The Puppy forums are quite active and filled with excellent information on all aspects of Puppy.  You can even find a 64-bit version of Puppy, called Fatdog64, if you want to try out a 64-bit distro.  Note that I haven't tried Fatdog64 and cannot offer any personal experience.

Puppy is preconfigured to do an auto-save of RAM to the boot device every 30 minutes.  To disable this auto-save feature, use Menu/System/Puppy Event Manger/Save Session, set the interval to 0 (never), then click OK.  Remember to do a save (click the Save icon on the desktop) to a write-enabled SD card to keep this setting.

Here is a discussion of using an earlier version of Puppy for secure banking and browsing:

That link also includes some excellent information on hardening your browser, making it less vulnerable to malicious downloads and web links.  Even though you will likely be surfing with the write-lock enabled, there's no sense risking contamination of your RAM image if you can avoid it.

Consider modifying Puppy's hosts file, as a kind of first line of defense while web browsing.  You can find the hosts file in /etc/hosts.  This is a simple text file containing several lines of information.  Each line consists of an IP address, usually, followed by at least one space and an URL.  The hosts file lets you deny access to URLs before Puppy even tries to look up an address.  For example, if you add the line:

to your hosts file, any website you hit that tries to reach that URL will be denied access by Puppy.  This isn't a firewall and it isn't a foolproof guard against picking up malware, but it can cut down on some of the crap you have to wade through while surfing.  Be sure to remove the write-lock from your SD card and save the changes you make to the hosts file, then relock the card.

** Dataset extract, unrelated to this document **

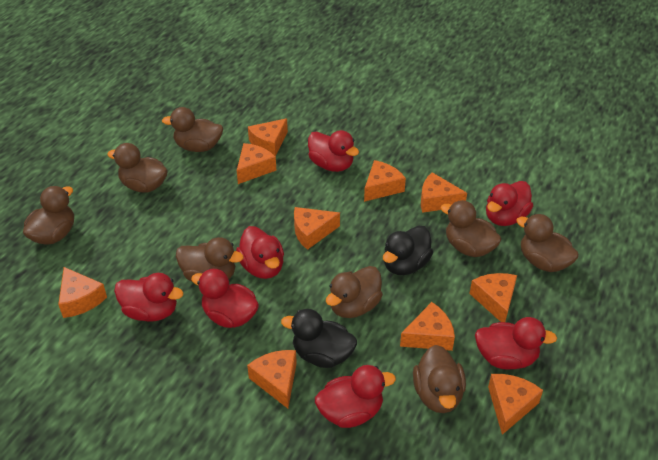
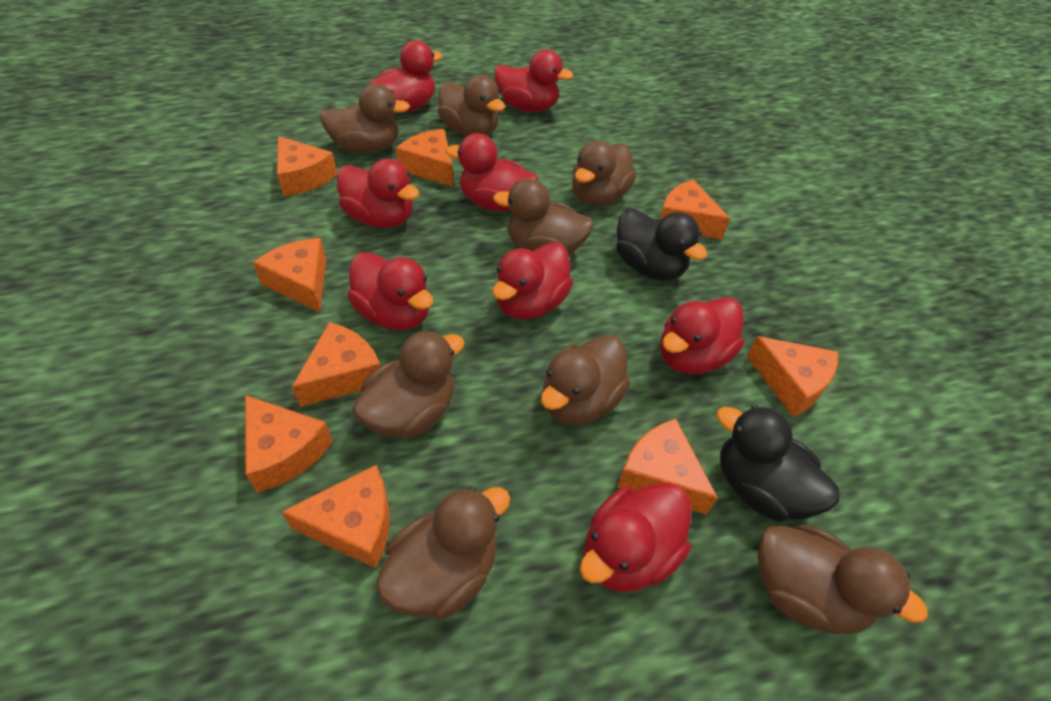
orange cheese: [58,267,107,318] [237,143,276,184] [247,350,297,408] [248,118,288,157] [294,207,340,250] [364,160,406,202] [400,302,455,351] [421,172,467,213] [469,273,517,322] [488,374,543,435] = 10 -> [245,395,333,492] [253,238,327,312] [277,136,337,196] [282,465,390,569] [292,322,380,407] [396,129,453,187] [617,419,718,515] [660,180,730,239] [746,336,838,417] = 9
red duck: [114,273,184,322] [191,269,259,328] [236,226,284,279] [308,130,359,172] [315,365,396,428] [475,317,557,370] [486,181,533,226] = 7 -> [337,159,420,228] [347,252,433,331] [369,40,442,113] [446,133,538,212] [492,242,573,320] [494,49,574,112] [580,483,691,592] [660,297,744,374] = 8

There has been a lot of web discussion on using ext2, ext3, and other file systems securely.  Much of the discussion involves ext3 and other journaling file systems, which complicate the ability to erase data from files.  The gist of the argument is that while you can erase all the contents of a file on a journaled system, copies of the data may still be available in other parts of the file system that are not explicitly part of the erased file.  This means that (some or all of) the file's contents can be recovered.  You can find some discussions here, here, and here, for starters.  The last link is to the Stanford labs and discusses a program called scrub, which is available in the Puppy Package Manager.  I intentionally chose to use an ext2 file system on my Puppy install to avoid the journaling issue.

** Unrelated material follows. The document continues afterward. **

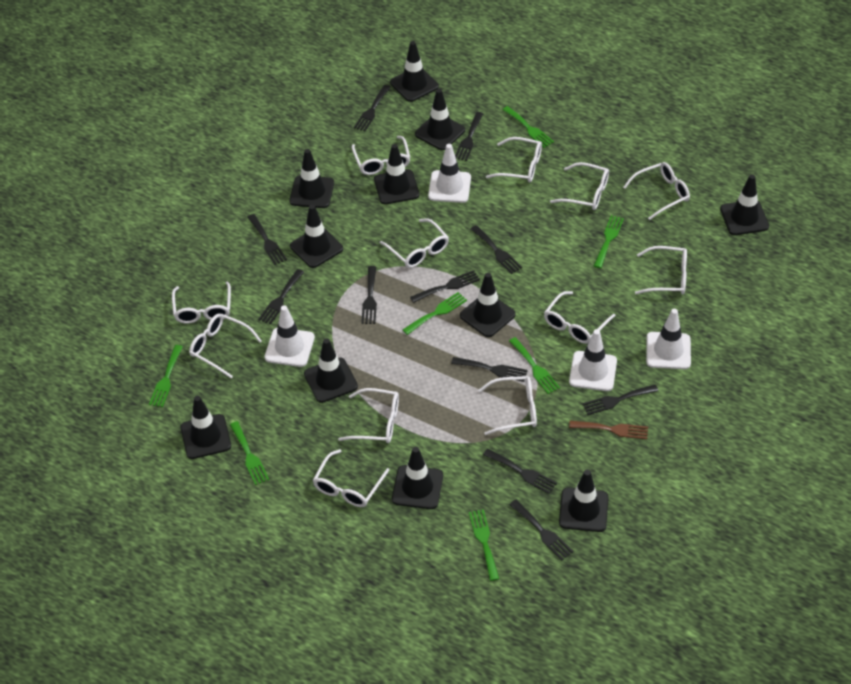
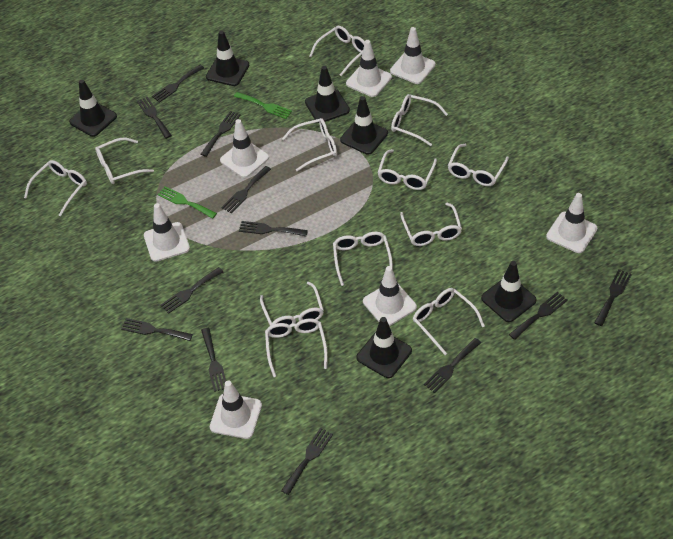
black fork: [247,214,287,265] [259,269,304,325] [354,85,391,131] [361,266,377,324] [410,270,480,303] [451,357,528,382] [455,112,483,161] [471,225,522,274] [483,449,557,494] [509,500,573,560] [582,385,658,415] = 11 -> [121,318,193,341] [137,97,172,139] [152,65,204,103] [161,267,223,314] [201,111,241,157] [201,328,226,392] [221,166,271,213] [239,221,308,236] [281,428,333,495] [424,338,481,393] [509,292,568,340] [594,269,632,326] = 12
black traffic cone: [180,396,231,459] [289,149,334,208] [290,205,343,268] [304,339,358,403] [374,144,419,204] [390,41,439,102] [392,447,443,509] [415,89,465,150] [460,273,516,337] [559,470,609,532] [720,175,769,235] = 11 -> [69,79,117,137] [206,31,249,86] [305,66,350,123] [340,96,388,155] [357,317,412,378] [481,261,537,322] = 6
brown fork: [569,421,648,439] = 1 -> none = 0
green fork: [149,345,183,407] [230,421,269,485] [403,292,467,335] [469,509,499,581] [502,106,554,148] [509,337,560,394] [594,215,624,268] = 7 -> [157,186,217,219] [234,92,292,119] = 2
white traffic cone: [265,305,315,367] [428,144,471,203] [569,329,617,391] [646,309,691,369] = 4 -> [144,203,190,262] [210,380,262,439] [220,119,269,178] [346,40,392,97] [363,266,417,326] [390,27,435,84] [546,193,597,253] = 7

Finally, there has been much discussion on the web about recovering forensic data from a PC's SDRAM, even following power-cycling.  The theory seems to be that the RAM retains some state information over time, even when no power is applied.  To that end, there are utilities on the web such as the secure-delete suite that include programs for zero-filling a RAM disk image before shutdown.  I have not (yet) explored these tools, mostly because I currently have no way of reading the RAM on bootup to check for data.  It's an intriguing area of research.  The forensics seminar touched briefly on tools for pulling data from RAM, and since the forensics team would most likely get a box that had been powered down for some time, perhaps there's something to the theory.